Christy Moore sings a song called Ordinary Man and just like lots of Ordinary Irishmen he was stopped by the British security forces at a port and held for two hours - as was his driver. I won't speak for Christy Moore he's much more eloquent than I could ever be but I will speak for my constituents who, on a regular basis are stopped on their way to matches or business appointments and held for hours on end, often with the intention of stopping them going to games or meetings.

If by moderate you mean keeping the status quo, then Sinn Fein are not moderate. We do want change, we don't want to see the border blighting lives and we don't want to see continued police harassment.

There are some people in the 26 counties who wish Nationalists in the North would just shut up and get on with our Unionist neighbours.

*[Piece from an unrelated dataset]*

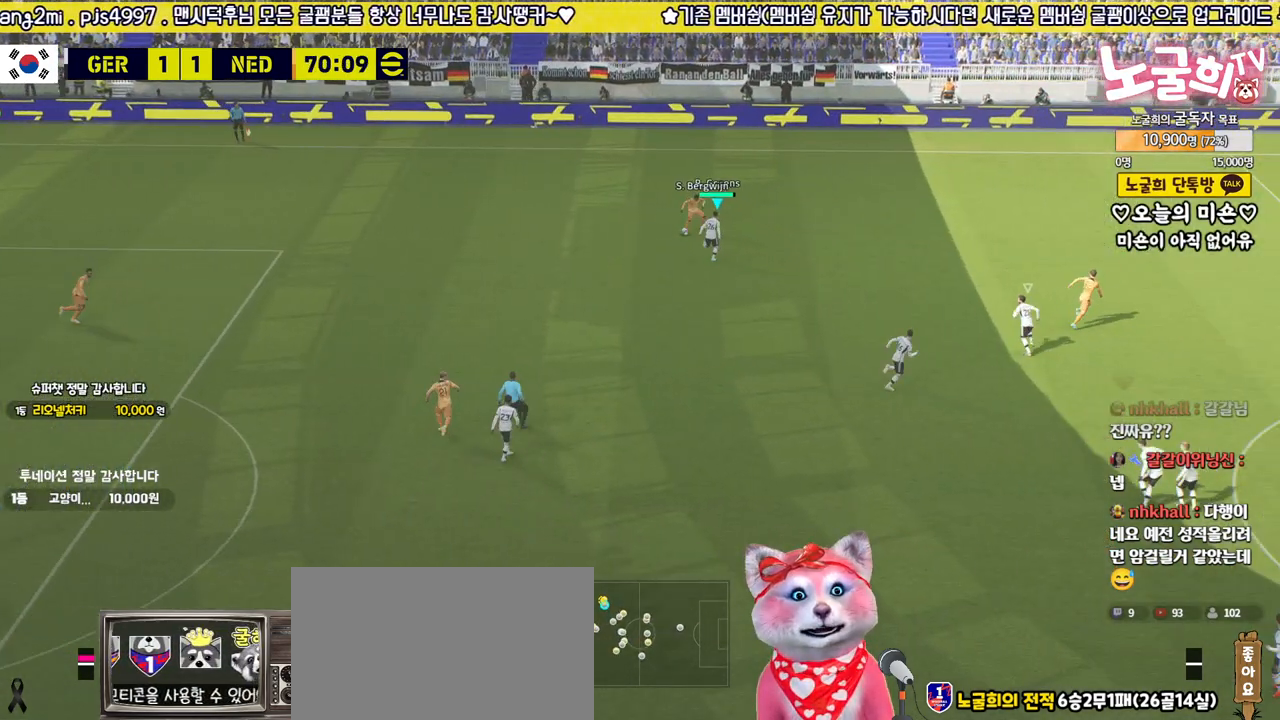
{"buttons": ["L2", "R2", "L3"], "left_stick": "left", "right_stick": "center", "events": [[100, "SQUARE", "down"], [267, "SQUARE", "up"], [400, "left_stick", "left"]]}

Well we do want to get on with our Unionist neighbours but we won't shut up. The National Statistics Office has just published figures which reveal that both Catholic men and women are twice as likely to be unemployed than their Protestant counterparts. We won't just accept this because it was accepted for so long.

If moderation is not wanting change then I am no moderate - and I have no problem being a radical, wanting equal opportunities, wanting Unionist councils to end discrimination, wanting playgrounds in Catholic areas as well as Protestant ones, wanting to see an end to police harassment. If you want to see change I ask you to vote Sinn Fein in the next elections North and South, vote for the only All-Ireland party in this country."